HUNTINGTON, W.Va. — West Virginia’s share of the bankruptcy settlement for pharmaceutical giant Purdue Pharma will probably be substantially less than West Virginia attorneys who took the company to court were seeking.
It’s becoming more and more clear the settlement funds will be based on a population metric rather than other factors in places hardest hit by the addiction problems created by Oxycontin–one of the company’s biggest products.
Huntington lawyer Mike Woelfel, who also serves as a member of the state Senate, represents Cabell, Wayne, and Fayette counties, three of 3,000 plaintiffs across the country in the lawsuit and voted “no” on using population or the “Denver Formula” to determine settlement amounts.
“Basically the Appalachian counties which have been hit very hard by this and the tribes of Native Americans who have been hard hit by this, there’s got to be some formula and my guess is the population formula will likely carry the day,” Woelfel told MetroNews.
West Virginia Attorney General Patrick Morrisey also voted “no” for the state. He’ll argue for his position at an Aug. 7 confirmation hearing in U.S. Bankruptcy Court in southern New York.
Woelfel said it’s a disappointing development for those who have been battling for the company to pay up for the damage caused by dependence on their products. Counties and cities in West Virginia argue companies like Purdue Pharma were fully aware of what they were doing and the addiction they created enriched their bottom line substantially.
Woelfel estimated the state and various counties and cities would roughly share about $80 million but it could have been five or six times that amount using another metric he supported.
“We could have quadrupled this, a factor of five or six., there are all kinds of estimates out there, but it’s a sizable reduction on what they call the ‘Denver Formula.,'” he explained.
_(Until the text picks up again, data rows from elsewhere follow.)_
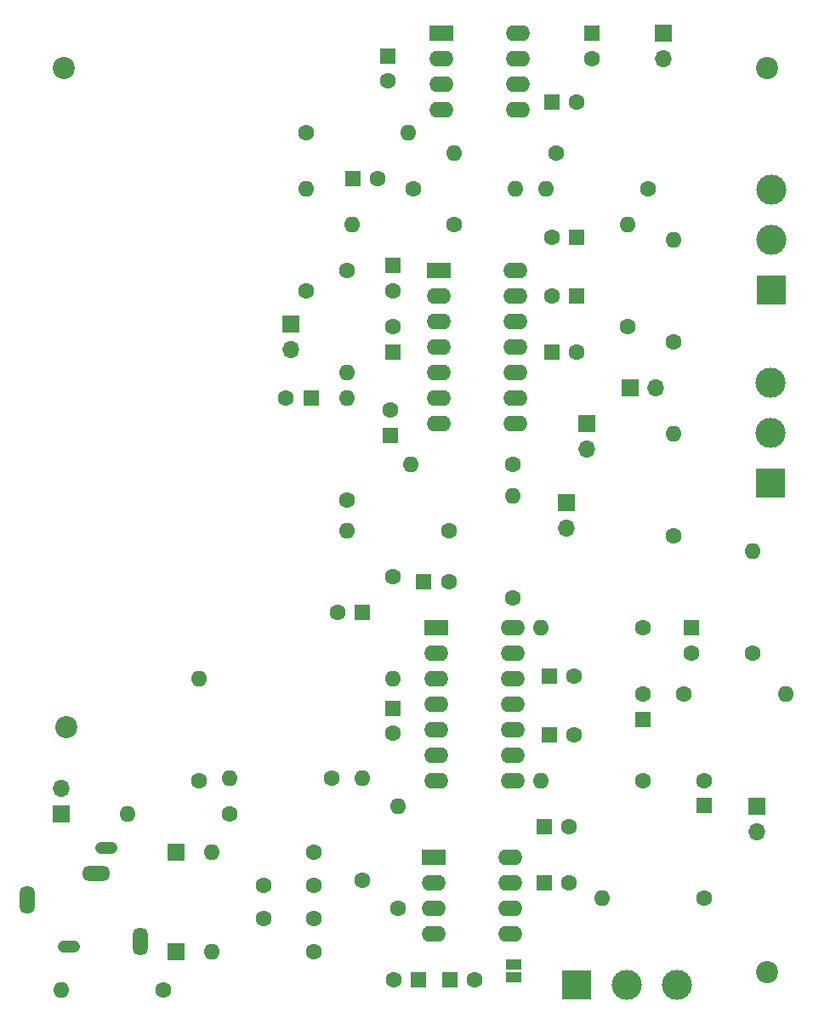
<source format=gbr>
%TF.GenerationSoftware,KiCad,Pcbnew,8.0.4*%
%TF.CreationDate,2025-08-19T11:58:48+03:00*%
%TF.ProjectId,EEG_PCB,4545475f-5043-4422-9e6b-696361645f70,rev?*%
%TF.SameCoordinates,Original*%
%TF.FileFunction,Soldermask,Top*%
%TF.FilePolarity,Negative*%
%FSLAX46Y46*%
G04 Gerber Fmt 4.6, Leading zero omitted, Abs format (unit mm)*
G04 Created by KiCad (PCBNEW 8.0.4) date 2025-08-19 11:58:48*
%MOMM*%
%LPD*%
G01*
G04 APERTURE LIST*
%ADD10R,1.700000X1.700000*%
%ADD11O,1.700000X1.700000*%
%ADD12C,2.200000*%
%ADD13O,1.511200X2.819200*%
%ADD14O,2.219200X1.211200*%
%ADD15O,2.819200X1.511200*%
%ADD16R,1.600000X1.600000*%
%ADD17C,1.600000*%
%ADD18O,1.600000X1.600000*%
%ADD19R,2.400000X1.600000*%
%ADD20O,2.400000X1.600000*%
%ADD21R,3.000000X3.000000*%
%ADD22C,3.000000*%
%ADD23R,1.500000X1.000000*%
G04 APERTURE END LIST*
D10*
%TO.C,J10*%
X144780000Y-124206000D03*
D11*
X144780000Y-121666000D03*
%TD*%
D12*
%TO.C,H4*%
X145288000Y-115570000D03*
%TD*%
%TO.C,H3*%
X215000000Y-140000000D03*
%TD*%
%TO.C,H2*%
X215000000Y-50000000D03*
%TD*%
%TO.C,H1*%
X145000000Y-50000000D03*
%TD*%
D13*
%TO.C,J2*%
X141354000Y-132806000D03*
D14*
X149254000Y-127606000D03*
D15*
X148254000Y-130206000D03*
D13*
X152654000Y-136906000D03*
D14*
X145554000Y-137406000D03*
%TD*%
D16*
%TO.C,C2*%
X193588000Y-53340000D03*
D17*
X196088000Y-53340000D03*
%TD*%
D18*
%TO.C,R6*%
X159766000Y-128016000D03*
D17*
X169926000Y-128016000D03*
%TD*%
D16*
%TO.C,C6*%
X177800000Y-78232000D03*
D17*
X177800000Y-75732000D03*
%TD*%
D18*
%TO.C,R21*%
X189992000Y-61976000D03*
D17*
X179832000Y-61976000D03*
%TD*%
D16*
%TO.C,C5*%
X177800000Y-113729888D03*
D17*
X177800000Y-116229888D03*
%TD*%
D16*
%TO.C,C14*%
X208788000Y-123404000D03*
D17*
X208788000Y-120904000D03*
%TD*%
D19*
%TO.C,U2*%
X182372000Y-70104000D03*
D20*
X182372000Y-72644000D03*
X182372000Y-75184000D03*
X182372000Y-77724000D03*
X182372000Y-80264000D03*
X182372000Y-82804000D03*
X182372000Y-85344000D03*
X189992000Y-85344000D03*
X189992000Y-82804000D03*
X189992000Y-80264000D03*
X189992000Y-77724000D03*
X189992000Y-75184000D03*
X189992000Y-72644000D03*
X189992000Y-70104000D03*
%TD*%
D17*
%TO.C,R16*%
X173228000Y-92964000D03*
D18*
X173228000Y-82804000D03*
%TD*%
D17*
%TO.C,R13*%
X189738000Y-89408000D03*
D18*
X179578000Y-89408000D03*
%TD*%
D17*
%TO.C,R8*%
X158496000Y-120904000D03*
D18*
X158496000Y-110744000D03*
%TD*%
D17*
%TO.C,R12*%
X213614000Y-108204000D03*
D18*
X213614000Y-98044000D03*
%TD*%
D17*
%TO.C,R28*%
X201168000Y-75692000D03*
D18*
X201168000Y-65532000D03*
%TD*%
D17*
%TO.C,R18*%
X194056000Y-58420000D03*
D18*
X183896000Y-58420000D03*
%TD*%
D10*
%TO.C,J9*%
X156210000Y-128016000D03*
%TD*%
D16*
%TO.C,C16*%
X193358888Y-116332000D03*
D17*
X195858888Y-116332000D03*
%TD*%
D10*
%TO.C,J1*%
X204724000Y-46477000D03*
D11*
X204724000Y-49017000D03*
%TD*%
D16*
%TO.C,C9*%
X193358888Y-110490000D03*
D17*
X195858888Y-110490000D03*
%TD*%
D16*
%TO.C,C1*%
X197612000Y-46546888D03*
D17*
X197612000Y-49046888D03*
%TD*%
D21*
%TO.C,RV3*%
X215392000Y-91280000D03*
D22*
X215392000Y-86280000D03*
X215392000Y-81280000D03*
%TD*%
D16*
%TO.C,C18*%
X180848000Y-101092000D03*
D17*
X183348000Y-101092000D03*
%TD*%
D18*
%TO.C,R10*%
X192532000Y-105704000D03*
D17*
X202692000Y-105704000D03*
%TD*%
D10*
%TO.C,J6*%
X195072000Y-93213000D03*
D11*
X195072000Y-95753000D03*
%TD*%
D16*
%TO.C,C7*%
X192850888Y-125476000D03*
D17*
X195350888Y-125476000D03*
%TD*%
%TO.C,R11*%
X206756000Y-112308000D03*
D18*
X216916000Y-112308000D03*
%TD*%
D10*
%TO.C,J4*%
X201417000Y-81788000D03*
D11*
X203957000Y-81788000D03*
%TD*%
D17*
%TO.C,C11*%
X177840000Y-140716000D03*
D16*
X180340000Y-140716000D03*
%TD*%
D17*
%TO.C,R2*%
X178308000Y-133604000D03*
D18*
X178308000Y-123444000D03*
%TD*%
D16*
%TO.C,C3*%
X177292000Y-48768000D03*
D17*
X177292000Y-51268000D03*
%TD*%
D10*
%TO.C,J8*%
X156210000Y-137922000D03*
%TD*%
D17*
%TO.C,C22*%
X193588000Y-66802000D03*
D16*
X196088000Y-66802000D03*
%TD*%
%TO.C,C15*%
X202692000Y-114808000D03*
D17*
X202692000Y-112308000D03*
%TD*%
%TO.C,R9*%
X202692000Y-120944000D03*
D18*
X192532000Y-120944000D03*
%TD*%
D16*
%TO.C,C24*%
X173776000Y-60960000D03*
D17*
X176276000Y-60960000D03*
%TD*%
D10*
%TO.C,J7*%
X213995000Y-123444000D03*
D11*
X213995000Y-125984000D03*
%TD*%
D20*
%TO.C,U3*%
X190231000Y-46492000D03*
X190231000Y-49032000D03*
X190231000Y-51572000D03*
X190231000Y-54112000D03*
X182611000Y-54112000D03*
X182611000Y-51572000D03*
X182611000Y-49032000D03*
D19*
X182611000Y-46492000D03*
%TD*%
D17*
%TO.C,R17*%
X183896000Y-65532000D03*
D18*
X173736000Y-65532000D03*
%TD*%
D16*
%TO.C,C8*%
X183428000Y-140716000D03*
D17*
X185928000Y-140716000D03*
%TD*%
D16*
%TO.C,C4*%
X192850888Y-131064000D03*
D17*
X195350888Y-131064000D03*
%TD*%
%TO.C,R23*%
X205740000Y-77216000D03*
D18*
X205740000Y-67056000D03*
%TD*%
D23*
%TO.C,JP1*%
X189768000Y-140492000D03*
X189768000Y-139192000D03*
%TD*%
D16*
%TO.C,C20*%
X174752000Y-104140000D03*
D17*
X172252000Y-104140000D03*
%TD*%
D16*
%TO.C,C21*%
X169632000Y-82804000D03*
D17*
X167132000Y-82804000D03*
%TD*%
%TO.C,R26*%
X189738000Y-102743000D03*
D18*
X189738000Y-92583000D03*
%TD*%
D19*
%TO.C,U1*%
X181864000Y-128564000D03*
D20*
X181864000Y-131104000D03*
X181864000Y-133644000D03*
X181864000Y-136184000D03*
X189484000Y-136184000D03*
X189484000Y-133644000D03*
X189484000Y-131104000D03*
X189484000Y-128564000D03*
%TD*%
D17*
%TO.C,R19*%
X169164000Y-56388000D03*
D18*
X179324000Y-56388000D03*
%TD*%
D17*
%TO.C,C13*%
X169926000Y-131318000D03*
X164926000Y-131318000D03*
%TD*%
%TO.C,C12*%
X169926000Y-134620000D03*
X164926000Y-134620000D03*
%TD*%
%TO.C,R22*%
X203200000Y-61976000D03*
D18*
X193040000Y-61976000D03*
%TD*%
D17*
%TO.C,R15*%
X183388000Y-96012000D03*
D18*
X173228000Y-96012000D03*
%TD*%
D10*
%TO.C,J5*%
X167640000Y-75433000D03*
D11*
X167640000Y-77973000D03*
%TD*%
D16*
%TO.C,C25*%
X177800000Y-69660888D03*
D17*
X177800000Y-72160888D03*
%TD*%
D18*
%TO.C,R1*%
X159766000Y-137922000D03*
D17*
X169926000Y-137922000D03*
%TD*%
%TO.C,R14*%
X177800000Y-100584000D03*
D18*
X177800000Y-110744000D03*
%TD*%
D16*
%TO.C,C10*%
X193588000Y-78232000D03*
D17*
X196088000Y-78232000D03*
%TD*%
D16*
%TO.C,C19*%
X177521112Y-86549113D03*
D17*
X177521112Y-84049113D03*
%TD*%
D18*
%TO.C,R4*%
X151384000Y-124206000D03*
D17*
X161544000Y-124206000D03*
%TD*%
D10*
%TO.C,J3*%
X197104000Y-85344000D03*
D11*
X197104000Y-87884000D03*
%TD*%
D17*
%TO.C,R27*%
X173228000Y-70104000D03*
D18*
X173228000Y-80264000D03*
%TD*%
D16*
%TO.C,C23*%
X196088000Y-72644000D03*
D17*
X193588000Y-72644000D03*
%TD*%
%TO.C,R25*%
X208788000Y-132588000D03*
D18*
X198628000Y-132588000D03*
%TD*%
D17*
%TO.C,R20*%
X169164000Y-72136000D03*
D18*
X169164000Y-61976000D03*
%TD*%
D17*
%TO.C,R3*%
X171704000Y-120650000D03*
D18*
X161544000Y-120650000D03*
%TD*%
%TO.C,R5*%
X144780000Y-141732000D03*
D17*
X154940000Y-141732000D03*
%TD*%
D16*
%TO.C,C17*%
X207518000Y-105704000D03*
D17*
X207518000Y-108204000D03*
%TD*%
D21*
%TO.C,RV2*%
X215438000Y-72056000D03*
D22*
X215438000Y-67056000D03*
X215438000Y-62056000D03*
%TD*%
D17*
%TO.C,R24*%
X205740000Y-96520000D03*
D18*
X205740000Y-86360000D03*
%TD*%
D17*
%TO.C,R7*%
X174752000Y-130810000D03*
D18*
X174752000Y-120650000D03*
%TD*%
D20*
%TO.C,U4*%
X189723000Y-105699000D03*
X189723000Y-108239000D03*
X189723000Y-110779000D03*
X189723000Y-113319000D03*
X189723000Y-115859000D03*
X189723000Y-118399000D03*
X189723000Y-120939000D03*
X182103000Y-120939000D03*
X182103000Y-118399000D03*
X182103000Y-115859000D03*
X182103000Y-113319000D03*
X182103000Y-110779000D03*
X182103000Y-108239000D03*
D19*
X182103000Y-105699000D03*
%TD*%
D22*
%TO.C,RV1*%
X206088000Y-141224000D03*
X201088000Y-141224000D03*
D21*
X196088000Y-141224000D03*
%TD*%
M02*

</source>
In addition to representing three West Virginia counties in the lawsuit, Woelfel is also one of 17 members on the bankruptcy’s ad-hoc committee. He said the settlement money from Purdue will be filtered through a lot of hands before it gets to those entities who were most adversely impacted by the opioid crisis.
“Certainly there will be experts and professionals who will consume too much of this money before it ever really gets to an abatement plan,” he explained.